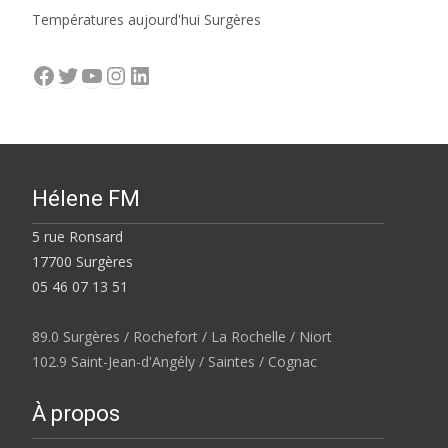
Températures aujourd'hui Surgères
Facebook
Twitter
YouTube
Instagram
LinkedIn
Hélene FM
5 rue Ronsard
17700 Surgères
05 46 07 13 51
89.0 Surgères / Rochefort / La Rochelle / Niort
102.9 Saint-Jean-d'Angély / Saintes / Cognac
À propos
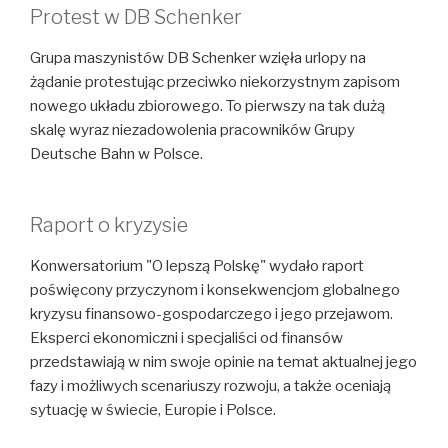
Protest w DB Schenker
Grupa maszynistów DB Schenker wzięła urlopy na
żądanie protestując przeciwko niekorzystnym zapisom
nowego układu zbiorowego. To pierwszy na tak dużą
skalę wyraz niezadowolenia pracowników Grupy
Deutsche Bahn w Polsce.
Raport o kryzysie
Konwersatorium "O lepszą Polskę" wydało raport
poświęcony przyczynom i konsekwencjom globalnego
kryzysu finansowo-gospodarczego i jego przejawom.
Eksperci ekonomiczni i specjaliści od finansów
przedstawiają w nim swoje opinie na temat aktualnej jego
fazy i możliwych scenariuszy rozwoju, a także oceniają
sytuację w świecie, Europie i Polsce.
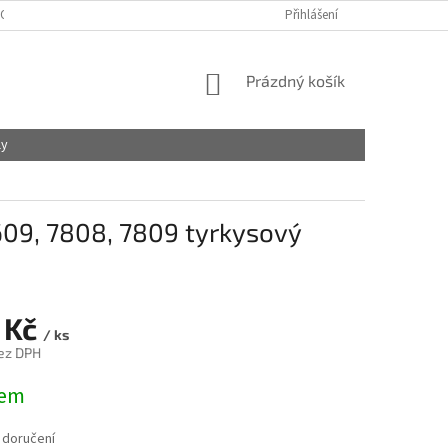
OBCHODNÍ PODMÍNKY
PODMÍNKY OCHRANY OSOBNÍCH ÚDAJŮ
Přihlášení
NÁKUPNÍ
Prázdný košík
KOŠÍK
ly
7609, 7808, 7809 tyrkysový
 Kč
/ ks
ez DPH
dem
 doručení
--
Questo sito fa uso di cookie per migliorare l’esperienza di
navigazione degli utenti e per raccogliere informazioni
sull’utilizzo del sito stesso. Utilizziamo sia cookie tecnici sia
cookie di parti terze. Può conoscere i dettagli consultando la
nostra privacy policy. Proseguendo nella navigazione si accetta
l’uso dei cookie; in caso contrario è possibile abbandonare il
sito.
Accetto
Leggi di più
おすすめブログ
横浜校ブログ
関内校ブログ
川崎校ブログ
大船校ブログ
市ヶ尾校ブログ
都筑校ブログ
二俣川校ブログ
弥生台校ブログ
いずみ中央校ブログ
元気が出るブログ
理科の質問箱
--
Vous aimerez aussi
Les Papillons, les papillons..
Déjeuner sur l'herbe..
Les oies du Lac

[WHAT IS REQUIRED] Rewrite the part of the records that opens with the line containing "Vous aimerez aussi" and closes with the line containing "Les oies du Lac", substituting "Marais" for "Lac" and leaving everything else unchanged.

[RESPONSE]
Vous aimerez aussi
Les Papillons, les papillons..
Déjeuner sur l'herbe..
Les oies du Marais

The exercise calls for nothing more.